Ethics promotion of the OCSC has the blessing of the cabinet, which also entrusted the OCSE to carry out monitoring duties of public agencies to make them comply with writing their own codes of conduct. In addition, the OCSC is expected to provide training and other measures to promote public ethics. Other agencies that play a role in combating corruption, albeit not as a primary function, also need to be mentioned here.

The first is the Department of Special Investigation (DSI). This is under the Ministry of Justice with a special mandate somewhat like the FBI of the United States to investigate special crimes of a magnitude that will negatively impact the well-being of Thai society.

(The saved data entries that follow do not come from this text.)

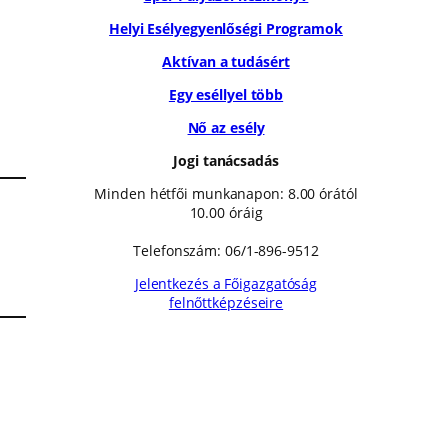
Helyi Esélyegyenlőségi Programok
Aktívan a tudásért
Egy eséllyel több
Nő az esély
Jogi tanácsadás
Minden hétfői munkanapon: 8.00 órától
10.00 óráig
Telefonszám: 06/1-896-9512
Jelentkezés a Főigazgatóság
felnőttképzéseire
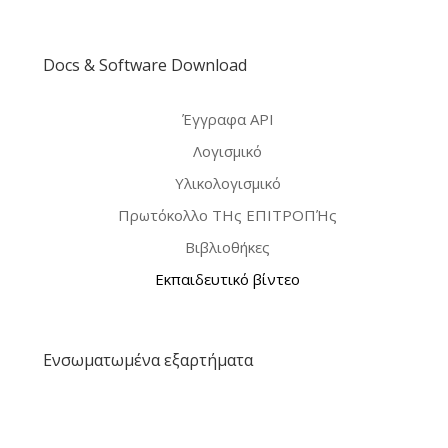
Docs & Software Download
Έγγραφα API
Λογισμικό
Υλικολογισμικό
Πρωτόκολλο ΤΗς ΕΠΙΤΡΟΠΉς
Βιβλιοθήκες
Εκπαιδευτικό βίντεο
Ενσωματωμένα εξαρτήματα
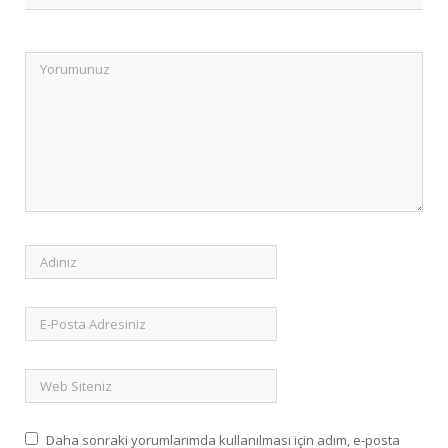
Daha sonraki yorumlarımda kullanılması için adım, e-posta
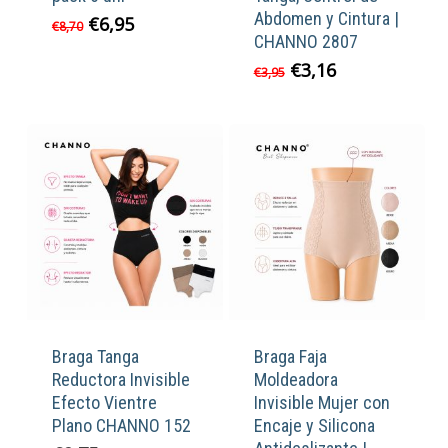
Abdomen y Cintura |
El
El
€
6,95
€
8,70
CHANNO 2807
precio
precio
original
actual
El
El
€
3,16
€
3,95
era:
es:
precio
precio
€8,70.
€6,95.
original
actual
era:
es:
€3,95.
€3,16.
Braga Tanga
Braga Faja
Reductora Invisible
Moldeadora
Efecto Vientre
Invisible Mujer con
Plano CHANNO 152
Encaje y Silicona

It was conceived as a highpowered, highly specialized, neutral, non-partisan investigative body that will take on cases where high-powered and highly influential persons are involved as culprits, collaborators, or protectors of the alleged crimes. Where a regular police investigative team may fail to solve these cases, the DSI team is supposed to be able to deal with them.

20From years of observations and discussions with public administrators, especially with inspectors themselves, I have come to this analysis and conclusion. Generally, to be appointed an inspector is not perceived as a good appointment but a disfavor from the boss.